Don’t worry, it’s not one of those DNA tests.
Scientists performed a “prehistoric maternity test”, and they have “successfully sequenced the oldest known human DNA and found a stranger in the mix, suggesting that interbreeding between early human species in Ice Age Europe was more widespread than suspected, according to research made public Wednesday,” as reported in the Wall Street Journal.
The Times also covered this scientific achievement. Both articles successfully broke down a complicated process that only experienced scientists would understand, and brought it down to the readers level. Sometimes science articles can be boring, but neither one of these articles were.
The DNA was taken from a fossil thigh bone, “preserved in the cool damp at the bottom of a deep cave shaft called Sima de los Huesos-the pit of bones-in northern Spain, where remains of 28 early humans belonging to an unknown species have been discovered,” as quoted from the Journal.
Both articles reported the facts of the test and the published paper that they first appeared in. The first press article about this scientific research appeared in a journal called Nature. Scientists who performed the tests were quoted in both stories an appropriate amount; but the Times story was a lot longer than the Journal’s, almost unnecessarily so. With no great disparities between the two articles, the Times article used double the words to sa the exact same thing as the Journal’s article.

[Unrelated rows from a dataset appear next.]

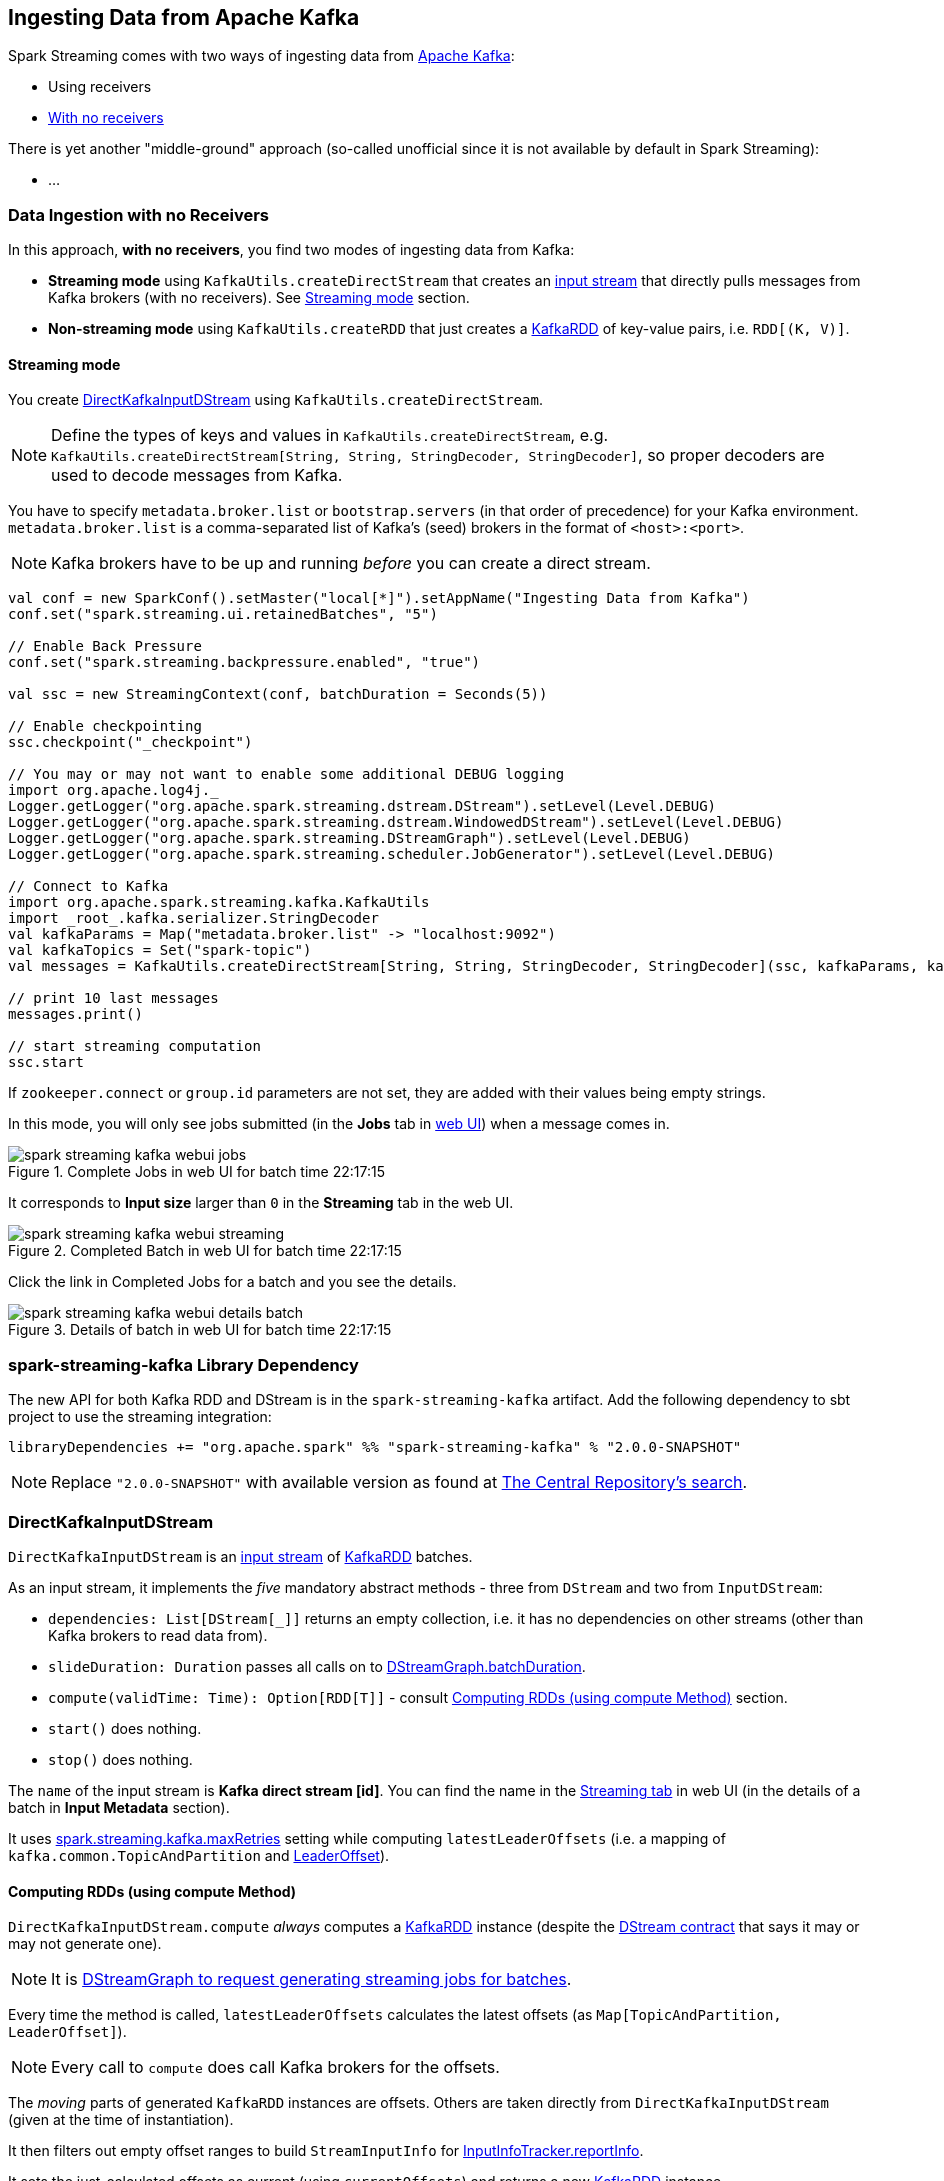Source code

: == Ingesting Data from Apache Kafka

Spark Streaming comes with two ways of ingesting data from http://kafka.apache.org/[Apache Kafka]:

* Using receivers
* <<no-receivers, With no receivers>>

There is yet another "middle-ground" approach (so-called unofficial since it is not available by default in Spark Streaming):

* ...

=== [[no-receivers]] Data Ingestion with no Receivers

In this approach, *with no receivers*, you find two modes of ingesting data from Kafka:

* *Streaming mode* using `KafkaUtils.createDirectStream` that creates an link:spark-streaming-inputdstreams.adoc[input stream] that directly pulls messages from Kafka brokers (with no receivers). See <<streaming-mode, Streaming mode>> section.
* *Non-streaming mode* using `KafkaUtils.createRDD` that just creates a link:spark-streaming-kafka-kafkardd.adoc[KafkaRDD] of key-value pairs, i.e. `RDD[(K, V)]`.

==== [[streaming-mode]] Streaming mode

You create <<DirectKafkaInputDStream, DirectKafkaInputDStream>> using `KafkaUtils.createDirectStream`.

NOTE: Define the types of keys and values in `KafkaUtils.createDirectStream`, e.g. `KafkaUtils.createDirectStream[String, String, StringDecoder, StringDecoder]`, so proper decoders are used to decode messages from Kafka.

You have to specify `metadata.broker.list` or `bootstrap.servers` (in that order of precedence) for your Kafka environment. `metadata.broker.list` is a comma-separated list of Kafka's (seed) brokers in the format of `<host>:<port>`.

NOTE: Kafka brokers have to be up and running _before_ you can create a direct stream.

[source, scala]
----
val conf = new SparkConf().setMaster("local[*]").setAppName("Ingesting Data from Kafka")
conf.set("spark.streaming.ui.retainedBatches", "5")

// Enable Back Pressure
conf.set("spark.streaming.backpressure.enabled", "true")

val ssc = new StreamingContext(conf, batchDuration = Seconds(5))

// Enable checkpointing
ssc.checkpoint("_checkpoint")

// You may or may not want to enable some additional DEBUG logging
import org.apache.log4j._
Logger.getLogger("org.apache.spark.streaming.dstream.DStream").setLevel(Level.DEBUG)
Logger.getLogger("org.apache.spark.streaming.dstream.WindowedDStream").setLevel(Level.DEBUG)
Logger.getLogger("org.apache.spark.streaming.DStreamGraph").setLevel(Level.DEBUG)
Logger.getLogger("org.apache.spark.streaming.scheduler.JobGenerator").setLevel(Level.DEBUG)

// Connect to Kafka
import org.apache.spark.streaming.kafka.KafkaUtils
import _root_.kafka.serializer.StringDecoder
val kafkaParams = Map("metadata.broker.list" -> "localhost:9092")
val kafkaTopics = Set("spark-topic")
val messages = KafkaUtils.createDirectStream[String, String, StringDecoder, StringDecoder](ssc, kafkaParams, kafkaTopics)

// print 10 last messages
messages.print()

// start streaming computation
ssc.start
----

If `zookeeper.connect` or `group.id` parameters are not set, they are added with their values being empty strings.

In this mode, you will only see jobs submitted (in the *Jobs* tab in link:spark-webui.adoc[web UI]) when a message comes in.

.Complete Jobs in web UI for batch time 22:17:15
image::images/spark-streaming-kafka-webui-jobs.png[align="center"]

It corresponds to *Input size* larger than `0` in the *Streaming* tab in the web UI.

.Completed Batch in web UI for batch time 22:17:15
image::images/spark-streaming-kafka-webui-streaming.png[align="center"]

Click the link in Completed Jobs for a batch and you see the details.

.Details of batch in web UI for batch time 22:17:15
image::images/spark-streaming-kafka-webui-details-batch.png[align="center"]

=== spark-streaming-kafka Library Dependency

The new API for both Kafka RDD and DStream is in the `spark-streaming-kafka` artifact. Add the following dependency to sbt project to use the streaming integration:

```
libraryDependencies += "org.apache.spark" %% "spark-streaming-kafka" % "2.0.0-SNAPSHOT"
```

NOTE: Replace `"2.0.0-SNAPSHOT"` with available version as found at http://search.maven.org/#search%7Cgav%7C1%7Cg%3A%22org.apache.spark%22%20AND%20a%3A%22spark-streaming-kafka_2.11%22[The Central Repository's search].

=== [[DirectKafkaInputDStream]] DirectKafkaInputDStream

`DirectKafkaInputDStream` is an link:spark-streaming-inputdstreams.adoc[input stream] of link:spark-streaming-kafka-kafkardd.adoc[KafkaRDD] batches.

As an input stream, it implements the _five_ mandatory abstract methods - three from `DStream` and two from `InputDStream`:

* `dependencies: List[DStream[_]]` returns an empty collection, i.e. it has no dependencies on other streams (other than Kafka brokers to read data from).
* `slideDuration: Duration` passes all calls on to link:spark-streaming-dstreamgraph.adoc[DStreamGraph.batchDuration].
* `compute(validTime: Time): Option[RDD[T]]` - consult <<compute, Computing RDDs (using compute Method)>> section.
* `start()` does nothing.
* `stop()` does nothing.

The `name` of the input stream is *Kafka direct stream [id]*. You can find the name in the link:spark-streaming-webui.adoc[Streaming tab] in web UI (in the details of a batch in *Input Metadata* section).

It uses link:spark-streaming-settings.adoc[spark.streaming.kafka.maxRetries] setting while computing `latestLeaderOffsets` (i.e. a mapping of `kafka.common.TopicAndPartition` and <<LeaderOffset, LeaderOffset>>).

==== [[compute]] Computing RDDs (using compute Method)

`DirectKafkaInputDStream.compute` _always_ computes a link:spark-streaming-kafka-kafkardd.adoc[KafkaRDD] instance (despite the link:spark-streaming-dstreams.adoc#contract[DStream contract] that says it may or may not generate one).

NOTE: It is link:spark-streaming-dstreamgraph.adoc#generateJobs[DStreamGraph to request generating streaming jobs for batches].

Every time the method is called, `latestLeaderOffsets` calculates the latest offsets (as `Map[TopicAndPartition, LeaderOffset]`).

NOTE: Every call to `compute` does call Kafka brokers for the offsets.

The _moving_ parts of generated `KafkaRDD` instances are offsets. Others are taken directly from `DirectKafkaInputDStream` (given at the time of instantiation).

It then filters out empty offset ranges to build `StreamInputInfo` for link:spark-streaming-jobscheduler.adoc#InputInfoTracker[InputInfoTracker.reportInfo].

It sets the just-calculated offsets as current (using `currentOffsets`) and returns a new link:spark-streaming-kafka-kafkardd.adoc[KafkaRDD] instance.

==== [[back-pressure]] Back Pressure

CAUTION: FIXME

link:spark-streaming.adoc#back-pressure[Back pressure] for Direct Kafka input dstream can be configured using link:spark-streaming-settings.adoc#back-pressure[spark.streaming.backpressure.enabled] setting.

NOTE: Back pressure is disabled by default.

=== Kafka Concepts

* `broker`
* `leader`
* `topic`
* `partition`
* `offset`
* `exactly-once semantics`
* `Kafka high-level consumer`

=== [[LeaderOffset]] LeaderOffset

`LeaderOffset` is an internal class to represent an offset on the topic partition on the broker that works on a host and a port.

=== Recommended Reading

* http://blog.cloudera.com/blog/2015/03/exactly-once-spark-streaming-from-apache-kafka/[Exactly-once Spark Streaming from Apache Kafka]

However, there is one slight disparity between the two articles: in the Journal, the piece of thigh bone is identified as being “more than 300,000 years old”, and in the Times it is “about 400,000 years, shattering the previous record of 100,000 years”. So which is it? More than 300,000 years old suggests it being around 350,000 years old but not higher.
If it was higher, then one would say that it was around 400,000 years old. The age of the bone is even used in the title of the Times article: “At 400,000 Years, Oldest Human DNA Yet Found Raises New Mysteries”.
The impact of this story may not be huge to the average reader, but to the whole scientific community it is groundbreaking. These scientists were able to perform a test that “would not have been possible even a year ago”, a paleoanthropologist said in the Times article.
Either way, it is a fascinating story, one that both newspapers tell in a different, but satisfying way.
There is no “monitoring power” or “offering voice to the voiceless” in a science article. The only voiceless ones are the skeletons that the scientists are uncovering. Rather these articles are meant to inform the public of an important scientific find, and it’s up to the reporters to make it interesting and applicable to their readers.